**WORK ORDER**
Everything in the listing below must be reproduced exactly, apart from its images.

━━━ DATA FOR THIS TASK ━━━

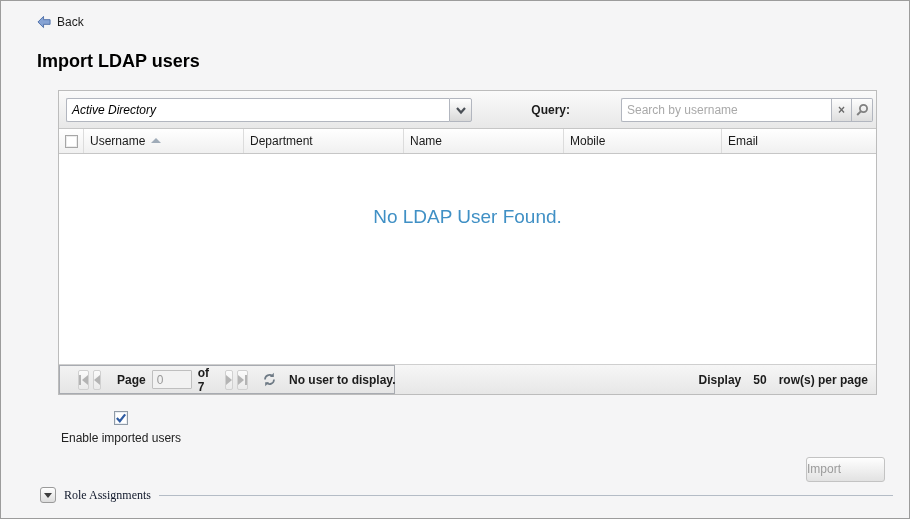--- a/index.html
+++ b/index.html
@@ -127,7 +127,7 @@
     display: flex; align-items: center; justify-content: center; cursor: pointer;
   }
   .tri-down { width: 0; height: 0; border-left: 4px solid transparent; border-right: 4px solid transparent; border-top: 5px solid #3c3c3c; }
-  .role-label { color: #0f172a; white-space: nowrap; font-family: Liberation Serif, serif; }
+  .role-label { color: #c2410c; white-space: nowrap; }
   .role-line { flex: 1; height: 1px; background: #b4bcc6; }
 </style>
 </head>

━━━

**RESULT FOR THIS TASK**
--- a/index.html
+++ b/index.html
@@ -127,7 +127,7 @@
     display: flex; align-items: center; justify-content: center; cursor: pointer;
   }
   .tri-down { width: 0; height: 0; border-left: 4px solid transparent; border-right: 4px solid transparent; border-top: 5px solid #3c3c3c; }
-  .role-label { color: #0f172a; white-space: nowrap; font-family: Liberation Serif, serif; }
+  .role-label { color: #c2410c; white-space: nowrap; }
   .role-line { flex: 1; height: 1px; background: #b4bcc6; }
 </style>
 </head>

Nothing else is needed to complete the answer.